Esteban González

Personal information
- Full name: Esteban Eduardo González Herrera
- Date of birth: May 22, 1982 (age 44)
- Place of birth: Santiago, Chile
- Height: 1.73 m (5 ft 8 in)
- Position: Right midfielder

Team information
- Current team: Querétaro (manager)

Senior career*
- Years: Team / Apps / (Gls)
- 2001–2003: Deportes Concepción / 51 / (1)
- 2004: Cobreloa / 20 / (1)
- 2005: Deportes Concepción / 33 / (2)
- 2006: Palestino / 21 / (0)
- 2007: Deportes Puerto Montt / 27 / (11)
- 2008: Rangers / 34 / (3)
- 2009: Ñublense / 31 / (1)
- 2010–2011: Unión Española / 48 / (1)
- 2012: Universidad de Concepción / 23 / (0)
- 2013–2014: Deportes Antofagasta / 44 / (4)
- 2014–2015: Huachipato / 23 / (1)
- 2015–2016: O'Higgins / 8 / (0)
- 2017: Deportes Concepción / 9 / (1)
- Total:  / 372 / (26)

Managerial career
- 2018–2020: Deportes Concepción
- 2021–2022: Deportes Concepción (assistant)
- 2022–2024: Coquimbo Unido (assistant)
- 2024: Coquimbo Unido (caretaker)
- 2025: Coquimbo Unido
- 2026–: Querétaro

= Esteban González (Chilean footballer) =

Chilean footballer and manager (born 1982)
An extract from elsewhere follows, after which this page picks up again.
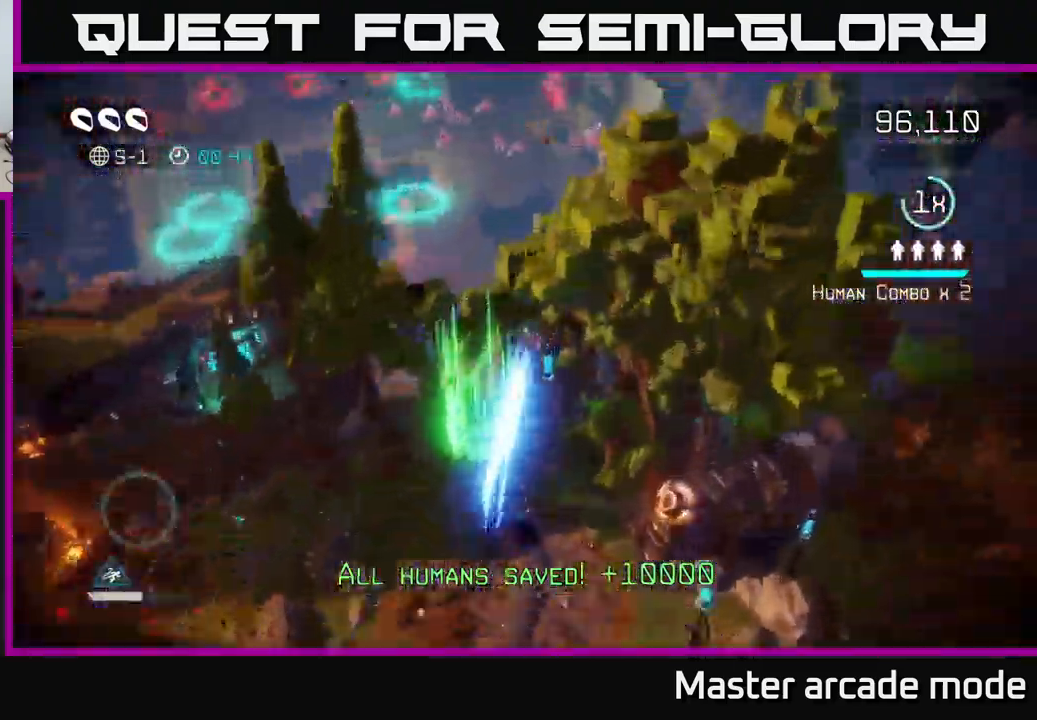
{"buttons": [], "left_stick": "center", "right_stick": "up", "events": [[183, "right_stick", "up"]]}
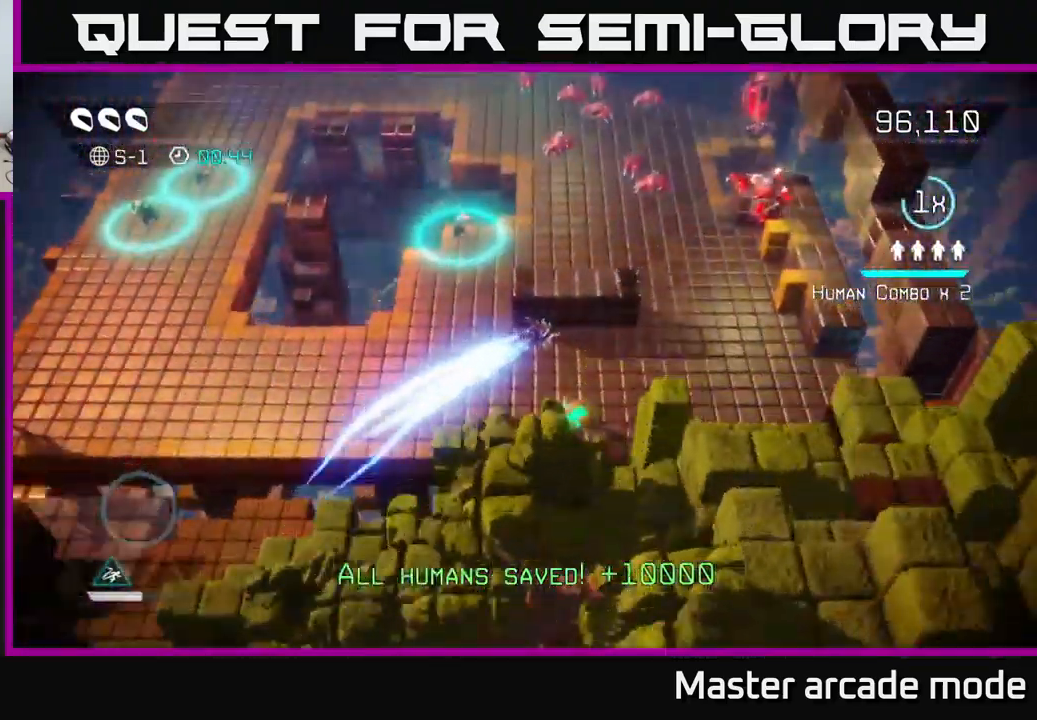
{"buttons": [], "left_stick": "up", "right_stick": "up-right", "events": [[150, "left_stick", "up"], [200, "right_stick", "up-right"], [233, "left_stick", "up-right"], [400, "left_stick", "up"]]}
Esteban Eduardo González Herrera (born 22 May 1982) is a Chilean football manager and former player who played as a midfielder. He is the current manager of Liga MX club Querétaro.

==Club career==
Chino González began his playing career with Deportes Concepción in 2001. He has also played for Cobreloa, Deportes Concepción, Palestino, Deportes Puerto Montt, Rangers and Ñublense.

In 2004, he was part of the Cobreloa squad that won the Chilean league championship.

He joined Unión Española in January 2010.

===O'Higgins===
On 18 June 2015, he joined O'Higgins for the 2014–15 season.

==Managerial career==
In 2018, González became the manager of Deportes Concepción in the Tercera B, the fifth level of the Chilean football league system. He got promotion on two consecutive occasions in both 2018 and 2019 seasons, leaving the team in November 2020 when it was in the Segunda División Profesional. From 2021 to 2022 he worked as the assistant coach of Óscar del Solar for the same team.

In August 2022, González joined the Coquimbo Unido technical staff as the assistant coach of Fernando Díaz. In April 2024, he led the team in both the national championship and the Copa Sudamericana after Díaz contracted pneumonia.

In 2025, González was confirmed as the head coach of Coquimbo Unido and won the 2025 league title, the first one for the club.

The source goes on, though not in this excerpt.